Pourquoi la casse est-elle sensible ?

L’affaire s’est transformée en bras de fer entre Mme Aoun et le procureur en chef du Liban, Ghassan Oueidat, ce qui a été considéré comme une autre preuve de la forte politisation du système judiciaire libanais.

Mme Aoun est considérée comme une alliée de l’ancien président et fondateur du Mouvement patriotique libre Michel Aoun, certains l’accusant de servir son programme.

Elle a, au moins publiquement, plaidé pour la lutte contre la corruption dans le monde financier et mène plusieurs enquêtes sur des banques et a accusé M. Salamé d’enrichissement illicite dans une autre affaire en mars 2022.

M. Oueidat, en revanche, est considéré comme un être étroitement lié aux élites financières et politiques.

En avril 2021, M. Oueidat a tenté de la retirer de l’affaire, provoquant l’indignation qui a conduit à des affrontements entre partisans des deux camps.

Bien que la plus haute instance judiciaire du pays ait réitéré qu’elle se conformait à l’ordre de M. Oueidat, elle s’est introduite de force dans les bureaux du Mecattaf à Beyrouth pour recueillir des preuves.

Pour le chien de garde libanais Legal Agenda, l’exploitation politique de l’affaire, qui est considérée comme un “soulèvement judiciaire” pour les partisans de Mme Aoun et une “mutinerie” pour ses opposants, a occulté les faits réels, dans un “effort des pouvoirs en place pour réprimer l’affaire et éviter d’ouvrir la boîte de Pandore”.

Article écrit en anglais par Nada Maucourant Atallah et publié sur https://www.thenationalnews.com/mena/lebanon/2023/03/07/riad-Salamé-mecattaf-what-why/.

Nada Maucourant Atallah
Nada Maucourant Atallah est correspondante au bureau de Beyrouth de The National, un quotidien de langue anglaise publié aux Émirats arabes unis.

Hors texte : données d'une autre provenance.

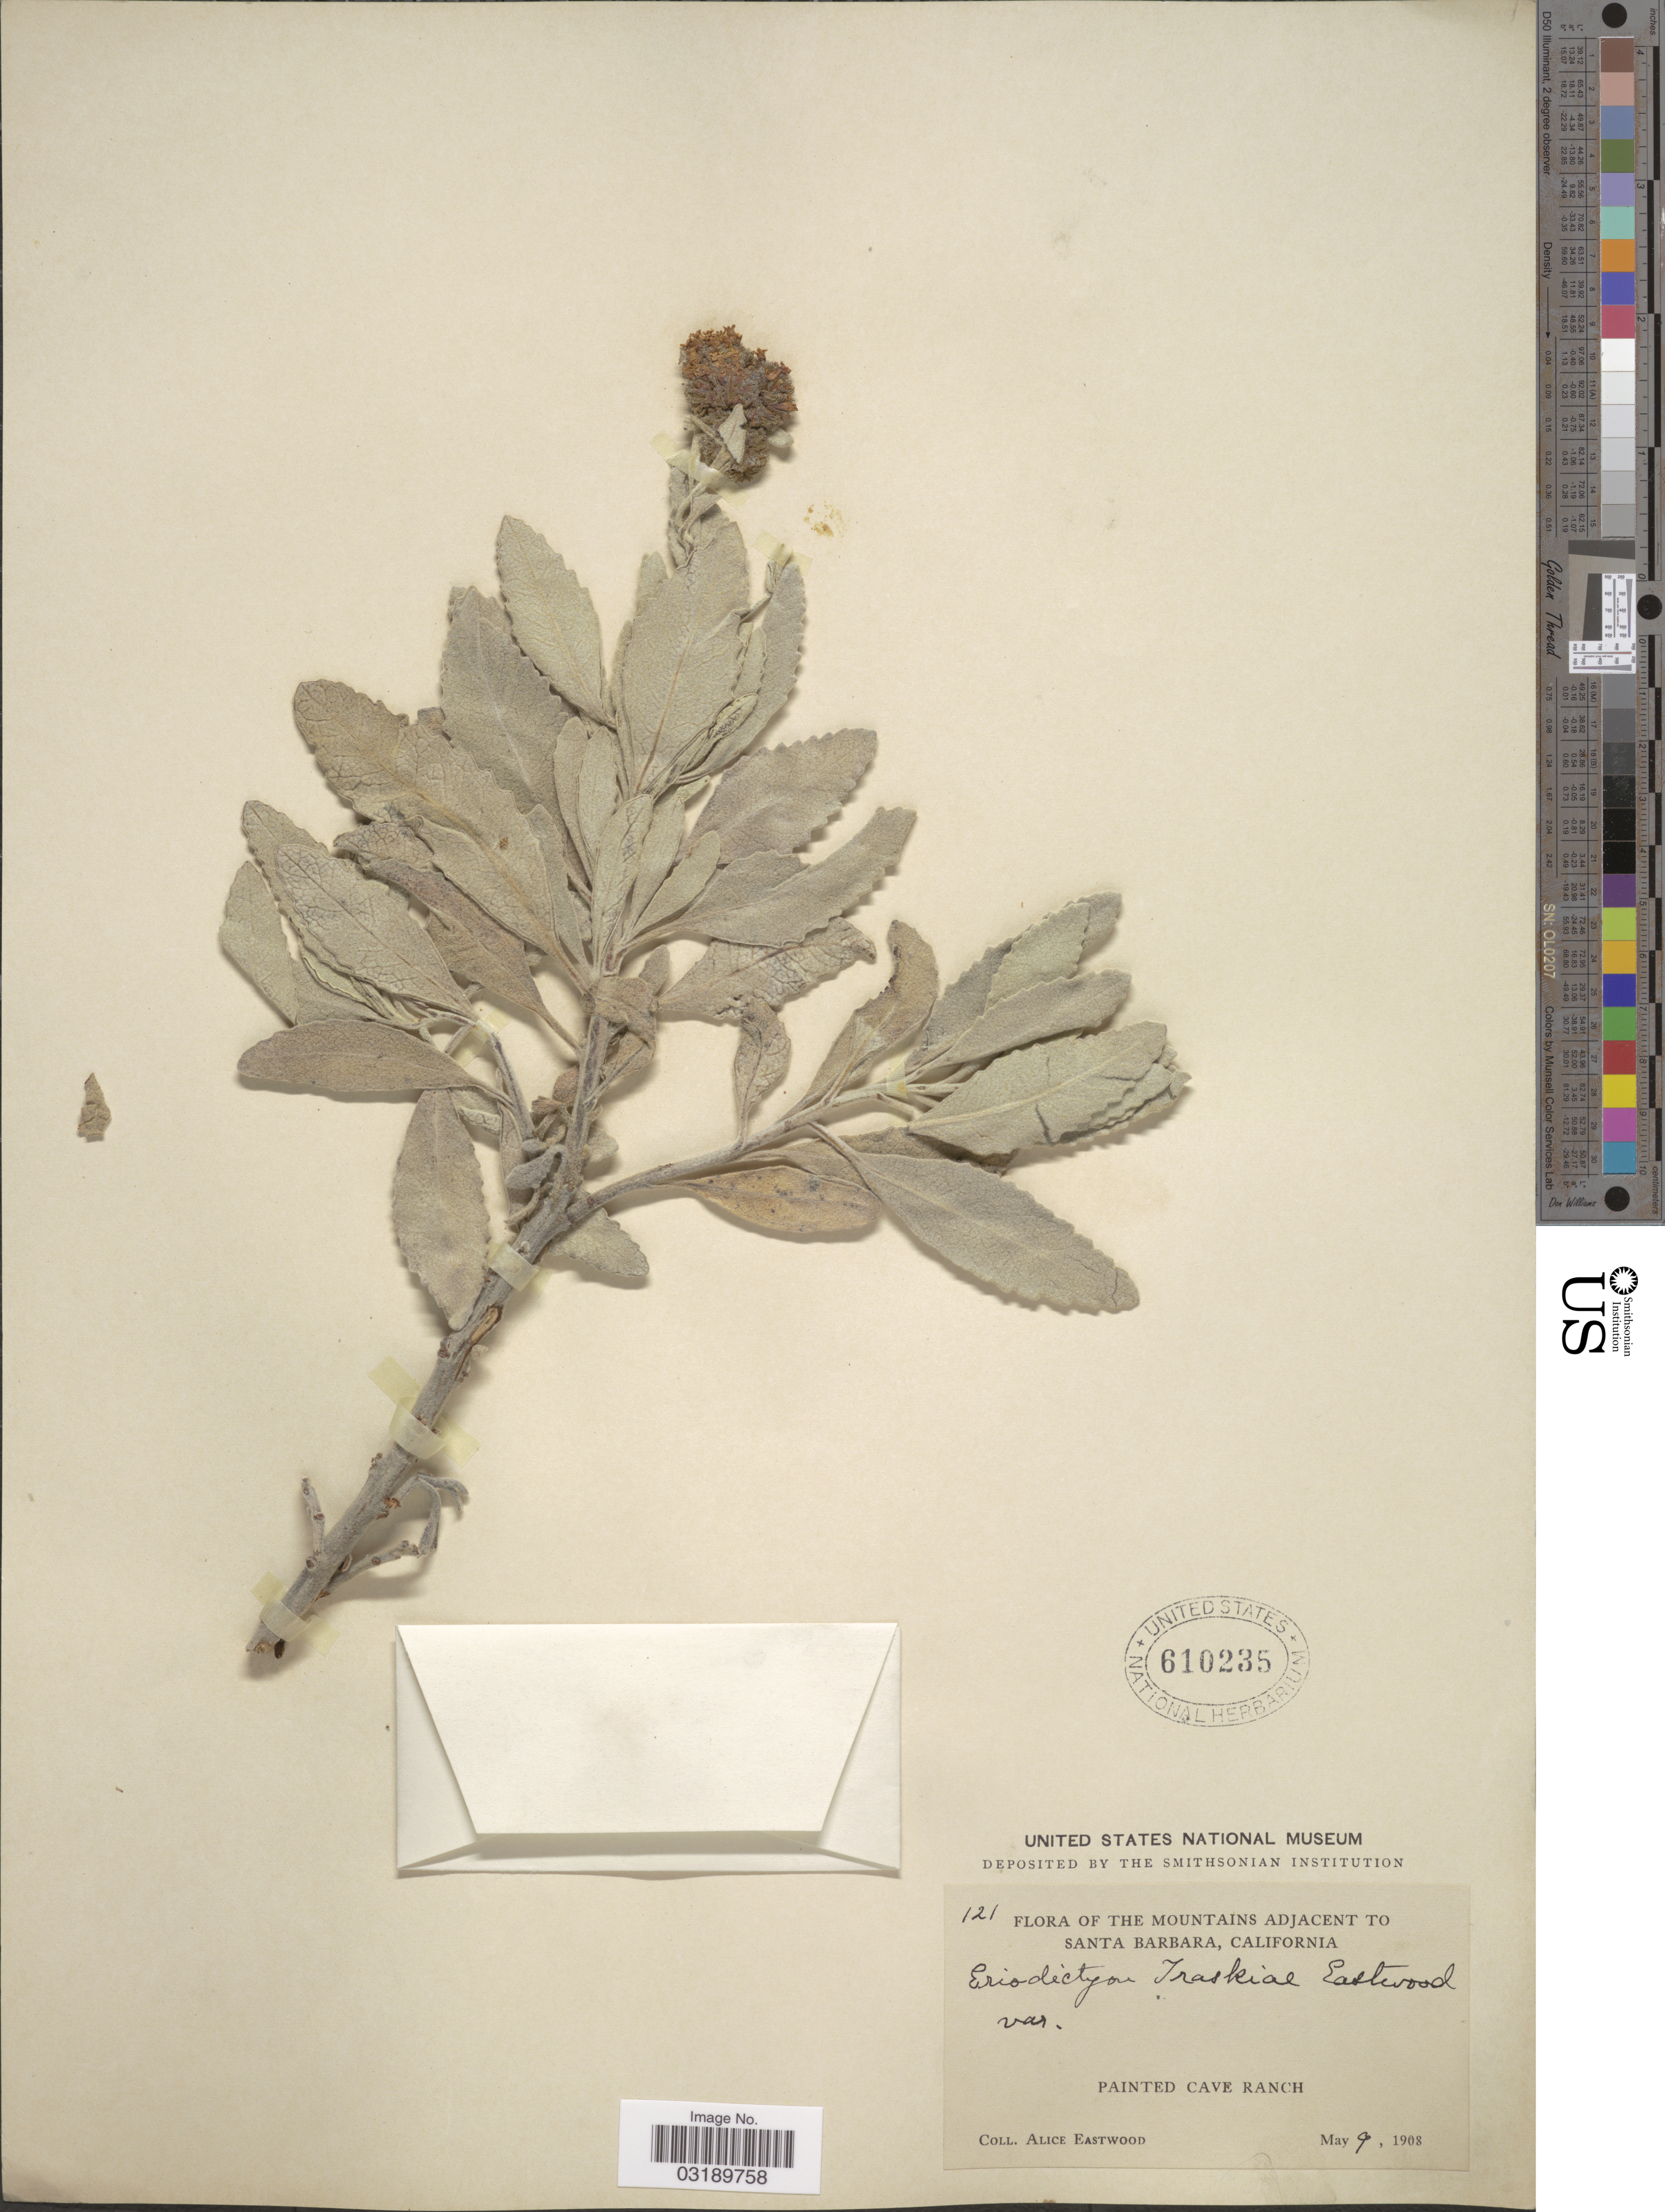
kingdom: Plantae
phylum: Tracheophyta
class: Magnoliopsida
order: Boraginales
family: Namaceae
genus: Eriodictyon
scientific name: Eriodictyon traskiae var. smithii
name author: (Munz) Hannan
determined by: Rogers, Z. S.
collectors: A. Eastwood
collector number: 121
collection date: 1908-05-09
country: United States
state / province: California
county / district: Santa Barbara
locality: The Mountains Adjacent to Santa Barbara. Painted Cave Ranch.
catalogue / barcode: US 610235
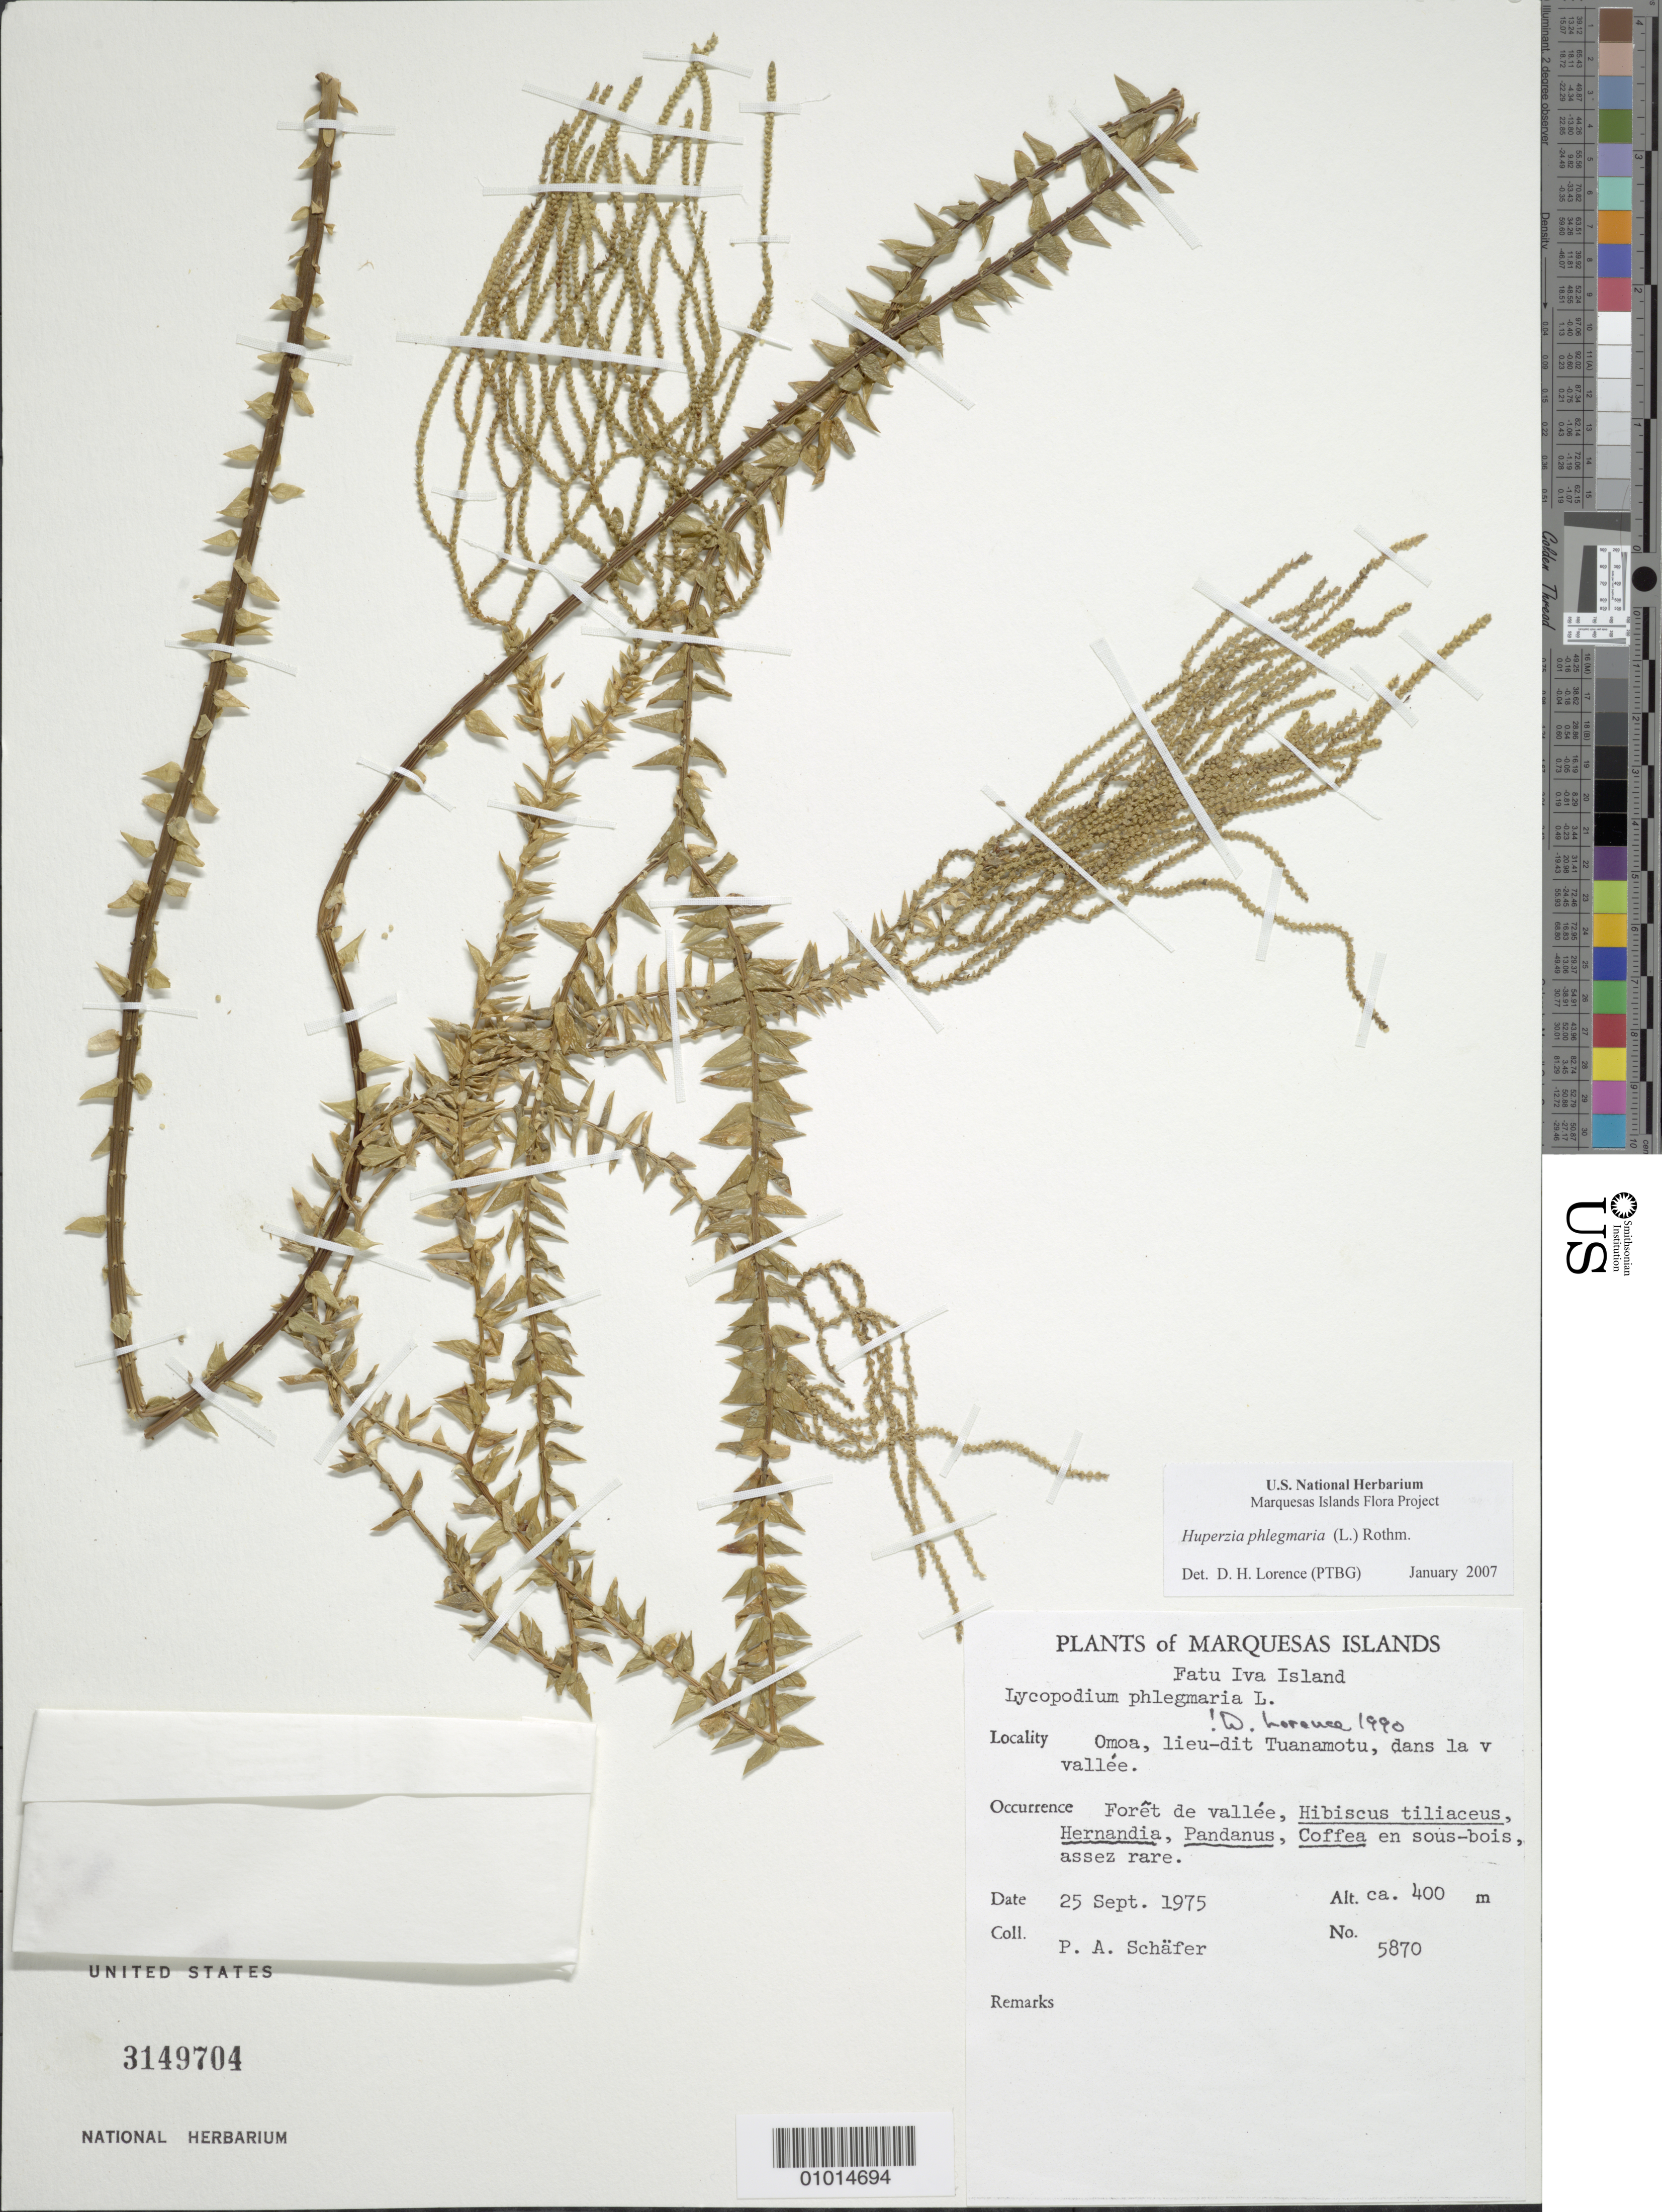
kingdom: Plantae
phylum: Tracheophyta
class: Lycopodiopsida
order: Lycopodiales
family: Lycopodiaceae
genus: Phlegmariurus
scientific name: Phlegmariurus australis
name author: (Willd.) A. R. Field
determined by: Wagner, W. L., (BOT), Smithsonian Institution - National Museum of Natural History (UNITED STATES)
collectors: P. A. Schäfer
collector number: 5870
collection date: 1975-09-25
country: French Polynesia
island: Fatu Hiva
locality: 'Omo'a, lieu-dit Tuanamotu, dans la vallée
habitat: Forêt de vallée, Hibiscus tiliaceus, Hernandia, Pandanus, Coffea en sous bois; assez rare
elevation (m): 400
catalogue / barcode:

Elle est une journaliste franco-libanaise avec cinq ans d'expérience au Liban. Elle a auparavant travaillé pour L'Orient-Le Jour, sa version anglaise L’Orient-Today et le journal d'investigation français Mediapart, avec un accent sur les enquêtes financières et politiques. Elle a également fait des reportages pour divers médias français tels que Le Monde Diplomatique et Madame Figaro.

Un commentaire?

This site uses Akismet to reduce spam. Learn how your comment data is processed.